Au Conseil de Sécurité, à la Réunion portant sur la Violence des gangs armés en Haiti, Le Secrétaire Général des Nations Unies, Antonio Guteress, fait le rapport suivant.
En 2022, l’insécurité liée à la violence en bande organisée a atteint des niveaux record en Haïti, les bandes armées ayant cherché à étendre leur influence et leur contrôle territorial à l’intérieur et autour de la capitale, en recourant délibérément à des meurtres, à des enlèvements et à des actes de violences sexuelles pour y parvenir – une stratégie d’autant plus privilégiée par ces bandes que celles-ci avaient aisément accès à des armes et à des munitions de type militaire introduites en contrebande de l’étranger, et seraient en outre soutenues par des acteurs politiques et économiques qui les utiliseraient pour influer sur les élections et la vie politique du pays (S/2022/747).
En juillet, le Conseil de sécurité a adopté la résolution 2645 (2022), dans laquelle il a constaté avec préoccupation l’ampleur prise par la violence en bande organisée, notamment les violences sexuelles et fondées sur le genre, et demandé le déploiement de conseillères et conseillers pour la protection des femmes.
En octobre, il a adopté la résolution 2653 (2022), par laquelle il a créé un comité des sanctions et un Groupe d’experts sur Haïti chargés de surveiller l’application de mesures ciblées.

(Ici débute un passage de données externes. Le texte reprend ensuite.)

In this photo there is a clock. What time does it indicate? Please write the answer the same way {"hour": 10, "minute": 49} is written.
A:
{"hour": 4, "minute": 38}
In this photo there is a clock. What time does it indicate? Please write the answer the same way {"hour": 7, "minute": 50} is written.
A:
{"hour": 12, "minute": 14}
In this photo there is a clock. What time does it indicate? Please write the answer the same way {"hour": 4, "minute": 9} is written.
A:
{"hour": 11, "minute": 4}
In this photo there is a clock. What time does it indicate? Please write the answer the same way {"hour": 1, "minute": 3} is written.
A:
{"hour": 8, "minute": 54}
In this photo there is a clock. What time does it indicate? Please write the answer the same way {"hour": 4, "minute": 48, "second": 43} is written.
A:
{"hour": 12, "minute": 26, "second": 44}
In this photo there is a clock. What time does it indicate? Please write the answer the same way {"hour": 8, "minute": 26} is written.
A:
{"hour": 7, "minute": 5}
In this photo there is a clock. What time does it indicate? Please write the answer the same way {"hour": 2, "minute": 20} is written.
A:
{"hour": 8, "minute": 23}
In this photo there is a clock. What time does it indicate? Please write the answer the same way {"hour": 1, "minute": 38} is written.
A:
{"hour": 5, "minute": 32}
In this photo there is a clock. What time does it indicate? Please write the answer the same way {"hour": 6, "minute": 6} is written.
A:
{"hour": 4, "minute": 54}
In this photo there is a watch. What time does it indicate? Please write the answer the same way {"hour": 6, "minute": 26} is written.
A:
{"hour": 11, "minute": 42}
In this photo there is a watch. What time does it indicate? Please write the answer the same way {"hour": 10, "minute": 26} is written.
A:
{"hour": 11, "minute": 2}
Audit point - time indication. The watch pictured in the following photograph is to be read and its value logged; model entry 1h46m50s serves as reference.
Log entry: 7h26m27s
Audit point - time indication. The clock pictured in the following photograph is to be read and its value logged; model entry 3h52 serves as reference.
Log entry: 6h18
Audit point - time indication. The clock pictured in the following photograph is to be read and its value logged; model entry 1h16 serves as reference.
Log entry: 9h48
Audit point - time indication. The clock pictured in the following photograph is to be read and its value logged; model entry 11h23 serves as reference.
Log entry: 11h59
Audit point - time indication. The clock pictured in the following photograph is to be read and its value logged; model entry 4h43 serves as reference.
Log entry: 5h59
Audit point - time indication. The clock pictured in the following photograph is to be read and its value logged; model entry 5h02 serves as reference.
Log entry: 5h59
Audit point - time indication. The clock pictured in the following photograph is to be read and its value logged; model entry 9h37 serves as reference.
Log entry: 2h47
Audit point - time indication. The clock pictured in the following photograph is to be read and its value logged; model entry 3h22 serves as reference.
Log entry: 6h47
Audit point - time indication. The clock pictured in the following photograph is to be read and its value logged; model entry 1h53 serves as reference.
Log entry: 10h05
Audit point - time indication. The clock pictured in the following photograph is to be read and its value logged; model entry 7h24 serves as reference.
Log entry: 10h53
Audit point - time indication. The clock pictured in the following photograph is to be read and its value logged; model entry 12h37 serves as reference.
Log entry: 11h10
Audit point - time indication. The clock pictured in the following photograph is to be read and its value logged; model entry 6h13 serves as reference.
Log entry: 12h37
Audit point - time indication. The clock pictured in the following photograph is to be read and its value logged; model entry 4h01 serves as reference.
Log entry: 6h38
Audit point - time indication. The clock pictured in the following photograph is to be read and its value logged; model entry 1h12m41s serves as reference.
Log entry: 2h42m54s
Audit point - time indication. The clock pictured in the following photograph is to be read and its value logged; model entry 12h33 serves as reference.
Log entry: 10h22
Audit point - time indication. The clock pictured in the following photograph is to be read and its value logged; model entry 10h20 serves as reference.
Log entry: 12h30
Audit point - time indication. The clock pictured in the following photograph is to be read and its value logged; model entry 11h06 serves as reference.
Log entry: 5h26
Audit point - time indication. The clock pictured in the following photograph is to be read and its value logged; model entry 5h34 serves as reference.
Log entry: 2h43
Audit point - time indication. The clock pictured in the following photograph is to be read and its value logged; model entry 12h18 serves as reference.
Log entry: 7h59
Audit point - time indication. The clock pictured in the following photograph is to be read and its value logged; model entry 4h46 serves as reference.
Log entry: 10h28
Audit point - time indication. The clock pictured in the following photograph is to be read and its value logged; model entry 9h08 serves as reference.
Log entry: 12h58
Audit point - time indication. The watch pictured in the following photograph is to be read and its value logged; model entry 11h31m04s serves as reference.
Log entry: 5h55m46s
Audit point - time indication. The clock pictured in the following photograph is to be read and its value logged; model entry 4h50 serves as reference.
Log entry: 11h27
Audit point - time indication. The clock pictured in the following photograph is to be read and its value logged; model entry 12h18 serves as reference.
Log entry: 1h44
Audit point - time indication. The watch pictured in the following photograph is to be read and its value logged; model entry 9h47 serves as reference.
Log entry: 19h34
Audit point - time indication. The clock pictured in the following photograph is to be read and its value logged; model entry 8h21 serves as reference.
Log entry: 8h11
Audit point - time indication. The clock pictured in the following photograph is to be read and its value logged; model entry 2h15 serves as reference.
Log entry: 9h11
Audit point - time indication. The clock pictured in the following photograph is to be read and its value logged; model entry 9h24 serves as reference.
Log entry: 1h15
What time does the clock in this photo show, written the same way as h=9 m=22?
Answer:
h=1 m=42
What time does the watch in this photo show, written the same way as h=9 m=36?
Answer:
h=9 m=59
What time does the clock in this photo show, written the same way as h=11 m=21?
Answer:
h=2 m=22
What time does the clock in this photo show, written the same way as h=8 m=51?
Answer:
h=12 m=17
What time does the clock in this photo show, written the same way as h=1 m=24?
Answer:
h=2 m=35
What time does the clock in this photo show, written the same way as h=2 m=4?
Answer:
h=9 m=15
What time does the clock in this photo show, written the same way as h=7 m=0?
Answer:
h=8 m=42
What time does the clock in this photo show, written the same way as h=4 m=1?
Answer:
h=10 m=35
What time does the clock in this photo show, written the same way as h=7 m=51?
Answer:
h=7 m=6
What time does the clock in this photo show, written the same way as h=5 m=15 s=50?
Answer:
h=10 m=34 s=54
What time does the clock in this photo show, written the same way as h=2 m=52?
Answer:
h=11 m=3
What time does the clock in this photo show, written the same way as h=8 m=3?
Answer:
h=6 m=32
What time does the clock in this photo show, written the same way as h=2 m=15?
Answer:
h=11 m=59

Des sanctions ont été prononcées contre Jimmy Cherizier (alias « Barbecue »), pour son implication directe, en tant que chef de la fédération de bandes organisées connue sous le nom de « Famille G9 et alliés », dans des actes incluant notamment le viol de sept femmes lors de l’attaque lancée en novembre 2018 contre un quartier de Port-auPrince appelé La Saline.
Selon un rapport établi conjointement par plusieurs entités des Nations Unies en 2022, les bandes armées avaient délibérément recours aux violences sexuelles pour répandre la peur, soumettre la population locale et étendre leur contrôle et leur influence.
Comme l’ont raconté plusieurs personnes survivantes et témoins, la brutalité avec laquelle les membres de ces bandes avaient commis ces actes indiquait une intention claire de punir celles ou ceux qui étaient considérés comme des sympathisants de groupes rivaux.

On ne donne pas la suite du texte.